*TEXTE CITÉ:*

Le 24 mai 2011, Benjamin Netanyahu s'exprimant devant le Congrès des Etats-Unis qui l'applaudissait à tout bout de champ, tenait ces propos cyniques : «Les courageux manifestants arabes luttent difficilement à présent pour garantir ces mêmes droits (une presse libre, des tribunaux indépendants, une économie ouverte, des débats parlementaires exubérants) pour leurs peuples, pour leurs sociétés. Nous sommes fiers que plus d'un million de citoyens arabes d'Israël jouissent de ces droits depuis des décennies. Sur les 300 millions d'Arabes au Moyen-Orient et d'Afrique du Nord, seuls les citoyens arabes d'Israël jouissent de véritables droits démocratiques.» Des analystes estiment que la révolution panarabe amorcée en Tunisie en décembre 2010 à la suite de l'immolation du vendeur ambulant Mohamed Bouazizi est inscrite dans la feuille de route du fonds «Endowment for Democracy», l'organisation gouvernementale US lancée en 1982 par le Président Reagan et qui a pour mission de promouvoir la démocratie partout dans le monde(2).
Les méthodes qui ont déjà servi en Serbie, Géorgie, Ukraine, Kirghizistan… sont maintenant bien rodées. Ce sont, nous dit-on, les mêmes techniques qui sont utilisés pour nos soulèvements actuels : dans le cas algérien — pour l'exemple — la police, les responsables passent pour des gens qui vous cherchent des poux dans la tête ; des catégories professionnelles comme les médecins, les étudiants sont poussés à la grève (dans ce contexte précisément, les écoles préparatoires aux grandes écoles ont été les premières à tester la provocation suite à la promulgation de la fameuse loi 10-315). Dans ces manœuvres, on relève parfaitement les combines commandées par le fonds «Endowment for Democraty» : «action (tyrannie et défection de l'autorité) et réaction (demandes légitimes de liberté).

*À FAIRE:* Reprenez le texte sur les soulèvements arabes et poursuivez-le à partir de sa dernière phrase. Le matériel ci-dessous provient d'une autre source.

*DONNÉES ENREGISTRÉES:*
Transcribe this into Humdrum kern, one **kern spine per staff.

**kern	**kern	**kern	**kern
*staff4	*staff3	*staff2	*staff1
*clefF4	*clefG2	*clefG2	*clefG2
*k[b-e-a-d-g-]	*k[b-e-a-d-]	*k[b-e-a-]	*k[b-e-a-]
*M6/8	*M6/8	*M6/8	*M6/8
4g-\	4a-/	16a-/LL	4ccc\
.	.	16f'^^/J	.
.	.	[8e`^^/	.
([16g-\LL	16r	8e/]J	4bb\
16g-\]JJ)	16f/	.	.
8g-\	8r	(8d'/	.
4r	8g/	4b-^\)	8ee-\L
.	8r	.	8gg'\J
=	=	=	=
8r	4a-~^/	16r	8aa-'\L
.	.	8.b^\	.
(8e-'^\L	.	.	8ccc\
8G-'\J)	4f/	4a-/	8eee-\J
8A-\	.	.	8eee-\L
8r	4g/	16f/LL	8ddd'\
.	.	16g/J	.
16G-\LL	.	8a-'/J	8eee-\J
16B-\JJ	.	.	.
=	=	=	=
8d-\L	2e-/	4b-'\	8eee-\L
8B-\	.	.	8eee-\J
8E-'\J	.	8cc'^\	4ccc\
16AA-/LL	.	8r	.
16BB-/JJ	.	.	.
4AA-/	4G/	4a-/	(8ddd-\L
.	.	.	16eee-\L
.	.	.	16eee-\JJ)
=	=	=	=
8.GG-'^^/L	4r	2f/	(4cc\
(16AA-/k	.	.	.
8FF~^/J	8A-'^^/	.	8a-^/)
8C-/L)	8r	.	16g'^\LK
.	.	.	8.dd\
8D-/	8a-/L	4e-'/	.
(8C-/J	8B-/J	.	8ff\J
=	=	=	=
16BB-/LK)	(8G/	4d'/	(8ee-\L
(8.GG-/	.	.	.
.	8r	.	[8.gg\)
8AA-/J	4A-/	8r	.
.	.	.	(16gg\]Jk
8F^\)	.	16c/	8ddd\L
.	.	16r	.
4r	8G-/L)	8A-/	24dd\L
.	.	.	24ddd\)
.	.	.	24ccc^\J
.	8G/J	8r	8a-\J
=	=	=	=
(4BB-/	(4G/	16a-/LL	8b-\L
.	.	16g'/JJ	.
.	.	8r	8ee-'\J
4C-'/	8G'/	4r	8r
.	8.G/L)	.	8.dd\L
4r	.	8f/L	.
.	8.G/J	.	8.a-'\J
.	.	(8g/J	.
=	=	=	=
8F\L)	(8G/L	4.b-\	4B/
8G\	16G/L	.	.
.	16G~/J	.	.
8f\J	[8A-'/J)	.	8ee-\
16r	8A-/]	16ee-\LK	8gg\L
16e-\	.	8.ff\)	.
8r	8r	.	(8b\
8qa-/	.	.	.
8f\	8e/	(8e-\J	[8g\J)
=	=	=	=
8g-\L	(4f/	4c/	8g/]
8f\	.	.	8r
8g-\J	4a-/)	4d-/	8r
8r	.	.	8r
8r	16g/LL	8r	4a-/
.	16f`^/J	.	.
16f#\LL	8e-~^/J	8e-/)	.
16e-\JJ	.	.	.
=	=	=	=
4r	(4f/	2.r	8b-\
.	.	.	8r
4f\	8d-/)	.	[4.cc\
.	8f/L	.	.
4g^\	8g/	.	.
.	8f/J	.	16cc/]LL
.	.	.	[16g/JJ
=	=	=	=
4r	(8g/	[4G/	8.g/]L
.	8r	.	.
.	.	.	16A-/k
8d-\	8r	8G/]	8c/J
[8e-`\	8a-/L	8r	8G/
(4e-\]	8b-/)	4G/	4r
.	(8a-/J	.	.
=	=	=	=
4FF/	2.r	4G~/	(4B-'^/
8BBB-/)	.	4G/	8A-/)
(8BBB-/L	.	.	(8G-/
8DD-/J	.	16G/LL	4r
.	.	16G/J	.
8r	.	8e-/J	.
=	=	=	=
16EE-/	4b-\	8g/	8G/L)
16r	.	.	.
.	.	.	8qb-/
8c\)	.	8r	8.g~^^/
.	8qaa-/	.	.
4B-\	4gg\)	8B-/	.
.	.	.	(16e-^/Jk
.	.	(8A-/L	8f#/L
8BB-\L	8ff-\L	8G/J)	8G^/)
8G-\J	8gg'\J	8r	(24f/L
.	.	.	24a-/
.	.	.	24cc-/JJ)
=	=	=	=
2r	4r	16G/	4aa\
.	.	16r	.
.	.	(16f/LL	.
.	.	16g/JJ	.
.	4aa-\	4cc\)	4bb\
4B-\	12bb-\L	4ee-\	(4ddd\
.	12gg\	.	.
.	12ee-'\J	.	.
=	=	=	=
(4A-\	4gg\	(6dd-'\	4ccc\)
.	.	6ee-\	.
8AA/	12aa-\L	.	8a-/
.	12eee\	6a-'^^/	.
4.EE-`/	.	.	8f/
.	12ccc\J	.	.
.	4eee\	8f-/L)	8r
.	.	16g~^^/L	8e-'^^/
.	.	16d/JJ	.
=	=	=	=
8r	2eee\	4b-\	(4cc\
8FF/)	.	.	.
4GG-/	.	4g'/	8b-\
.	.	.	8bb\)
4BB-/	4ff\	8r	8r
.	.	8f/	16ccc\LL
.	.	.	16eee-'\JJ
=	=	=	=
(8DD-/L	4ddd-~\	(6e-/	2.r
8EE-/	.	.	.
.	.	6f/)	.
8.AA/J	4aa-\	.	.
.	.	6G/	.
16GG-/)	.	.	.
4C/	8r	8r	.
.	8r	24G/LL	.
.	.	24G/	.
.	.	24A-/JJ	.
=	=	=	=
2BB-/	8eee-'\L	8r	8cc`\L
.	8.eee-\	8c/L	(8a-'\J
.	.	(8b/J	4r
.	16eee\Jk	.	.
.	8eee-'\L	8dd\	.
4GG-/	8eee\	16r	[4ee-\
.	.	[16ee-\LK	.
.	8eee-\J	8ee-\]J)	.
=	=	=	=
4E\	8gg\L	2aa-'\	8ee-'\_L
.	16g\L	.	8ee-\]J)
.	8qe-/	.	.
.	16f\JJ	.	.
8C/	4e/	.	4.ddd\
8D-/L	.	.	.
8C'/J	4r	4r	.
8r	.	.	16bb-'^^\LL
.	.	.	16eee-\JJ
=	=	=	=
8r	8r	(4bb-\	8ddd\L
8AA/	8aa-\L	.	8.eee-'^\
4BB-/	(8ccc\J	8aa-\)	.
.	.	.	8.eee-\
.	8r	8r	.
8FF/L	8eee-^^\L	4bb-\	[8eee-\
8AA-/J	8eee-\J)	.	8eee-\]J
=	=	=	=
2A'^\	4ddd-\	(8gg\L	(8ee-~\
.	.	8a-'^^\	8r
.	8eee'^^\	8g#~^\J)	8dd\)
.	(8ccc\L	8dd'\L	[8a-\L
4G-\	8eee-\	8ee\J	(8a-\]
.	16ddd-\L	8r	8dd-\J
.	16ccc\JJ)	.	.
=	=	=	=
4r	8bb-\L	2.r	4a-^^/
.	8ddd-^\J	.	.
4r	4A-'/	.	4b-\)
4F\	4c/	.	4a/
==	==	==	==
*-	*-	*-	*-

*RÉSULTAT DE L'EXERCICE:*
Evidemment, de nombreux experts, parmi eux des états-uniens, restent sceptiques sur les dessous de l'histoire et nous exhortent, nous qui sommes intéressés par «l'opération de séduction» à être moins naïfs, à nous questionner si effectivement nous allons obtenir ce qui nous est miroité. Si nous serons gagnants. En d'autres termes, si vraiment nous aurons une presse libre, des tribunaux indépendants, une économie libérale, un parlement d'élus… Depuis le siècle dernier, nous sommes conduits à nous battre pour des causes qui ont indubitablement tout pour être les nôtres, qui sont après tout celles de toutes les sociétés éprises de liberté et qui cherchent à s'émanciper… mais qui s'avèrent en fin de compte de violentes rivalités entre puissances étrangères, où notre action se trouve brisée en plein élan.
Dans les Deux Guerres mondiales (dans la deuxième c'est avéré), nous les Africains, les Maghrébins en particulier, nous nous sommes battus du côté des résistants. Avec l'idée qu'en délivrant la France de l'occupant allemand, nos pays sous domination coloniale française acquerraient l'indépendance. Hélas, à Sétif, Guelma, Kherrata… le jour même où le monde libéré fêtait la victoire, les balles françaises assassines et traitresses (impuissantes à servir contre l'envahisseur, elles sont retournées «ingratement» contre nous), ôtaient la vie à des milliers des nôtres désarmés qui pourtant ne revendiquaient qu'un droit légitime.
Au plus fort moment de la guerre froide, lorsque les Etats-Unis, dépités par leur guerre du Vietnam, décidèrent d'en finir avec l'ours russe, c'est aux membres de l'Oumma qu'ils firent appel. Notre enthousiasme à nous Algériens pour le djihad étant évidemment célèbre (lors de la Guerre des Six jours, nous étions des dizaines de milliers à nous être mobilisés, autant, sinon plus, que tous les autres pays arabes n'ont pu rassembler ensemble) nous fûmes appelés à courir au secours de l'Afghanistan (mais aussi l'Azerbaïdjan, la Tchétchénie, la Bosnie…).
A côté de ce penchant, notre pays qui présentait l'intérêt d'incarner la plaque tournante pour les mouvements de gauche («La Mecque des révolutionnaires», dixit Amilcar Cabral) et notre diplomatie qui héritait des liens, des réseaux et du respect de l'historique Ministère algérien des liaisons générales (MALG) du FLN/ALN, tissés partout et qui permettaient à nos émissaires d'être les confidents de nombreux leaders socialistes et non-alignés constituaient bien un legs précieux dont l'occident a assurément profité(3).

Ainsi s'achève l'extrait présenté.